According to The Texas Tribune, "A hotter Texas will threaten public health, squeeze the state's water supply, strain the electric grid and push more species toward extinction." And while that might seem like climate alarmism, it's sadly backed by a lot of scientific data.
A study published by The Dallas Observer looked at the effects of climate change over the next few decades. While average summer and winter temperatures are expected to rise due to climate change, the impact in Texas will be most visible in the number of days with extreme heat each year. During the last 30 years, the average Texan has endured 43 days of temperatures exceeding 95°F. However, that number is expected to rise to 80 days per year by mid-century and 106 days per year by 2059. With all of that in mind, it doesn't take a genius to realize that climate change could destroy Texas and render large portions of the state uninhabitable by the end of the century.
Dr. Giorgio Parisi recently won the Nobel Prize for his work on climate change and complex systems that influence global warming. "I am very pleased to have this Nobel because it is a recognition of all the fields I have been working in," he said. However, Parisi emphasized that climate change poses a "huge threat to humanity" and that countries must act as soon as possible.
The United States isn't the only country that will suffer devastating consequences from climate change. According to research published by The Guardian, China could suffer deadly heatwaves that render large swathes of the country uninhabitable. "China is currently the largest contributor to the emissions of greenhouse gases, with potentially serious implications to its own population," said Prof Elfatih Eltahir, who works at the Massachusetts Institute of Technology. "Continuation of current global emissions may limit the habitability of the most populous region of the most populous country on Earth."

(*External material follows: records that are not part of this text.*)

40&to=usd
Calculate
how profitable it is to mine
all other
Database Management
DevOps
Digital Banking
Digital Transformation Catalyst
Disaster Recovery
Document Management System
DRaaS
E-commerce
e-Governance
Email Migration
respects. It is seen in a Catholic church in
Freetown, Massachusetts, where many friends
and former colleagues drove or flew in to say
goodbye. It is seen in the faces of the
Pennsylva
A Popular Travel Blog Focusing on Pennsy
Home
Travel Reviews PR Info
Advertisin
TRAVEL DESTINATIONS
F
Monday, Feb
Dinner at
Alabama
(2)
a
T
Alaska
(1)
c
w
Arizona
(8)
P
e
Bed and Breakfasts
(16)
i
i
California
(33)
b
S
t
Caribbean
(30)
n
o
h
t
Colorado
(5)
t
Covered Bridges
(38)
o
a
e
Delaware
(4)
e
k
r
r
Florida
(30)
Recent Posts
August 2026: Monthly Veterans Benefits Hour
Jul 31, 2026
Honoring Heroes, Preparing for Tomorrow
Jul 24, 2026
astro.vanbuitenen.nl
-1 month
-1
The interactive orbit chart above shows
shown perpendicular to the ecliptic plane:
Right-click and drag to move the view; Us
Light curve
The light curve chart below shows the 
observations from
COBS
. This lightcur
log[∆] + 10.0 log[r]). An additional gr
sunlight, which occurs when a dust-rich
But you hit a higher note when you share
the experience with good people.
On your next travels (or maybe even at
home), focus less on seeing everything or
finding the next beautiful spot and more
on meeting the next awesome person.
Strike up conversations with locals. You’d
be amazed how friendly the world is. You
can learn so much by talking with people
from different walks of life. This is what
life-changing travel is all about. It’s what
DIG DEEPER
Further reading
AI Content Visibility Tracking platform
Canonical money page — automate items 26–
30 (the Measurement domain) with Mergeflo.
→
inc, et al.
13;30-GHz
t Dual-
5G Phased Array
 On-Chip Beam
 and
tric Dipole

Thankfully, climate change isn't all doom and gloom. While some parts of the world will, unfortunately, become uninhabitable, global warming will create new opportunities for agriculture in Greenland, Antarctica, and many other places that are currently too cold for large-scale human civilization. Quoting an article published by Scientific American:
"A new study has found a steady growth of moss in Antarctica over the last 50 years as temperatures increased as a result of climate change. The study, published yesterday in the journal Current Biology, shows that Antarctica will be much greener in the future, said lead author Matt Amesbury, a researcher at the University of Exeter in the United Kingdom. The continued retreat of glaciers will make the Antarctic Peninsula, which has been warming at a faster rate than the rest of the continent, a much greener place in the future."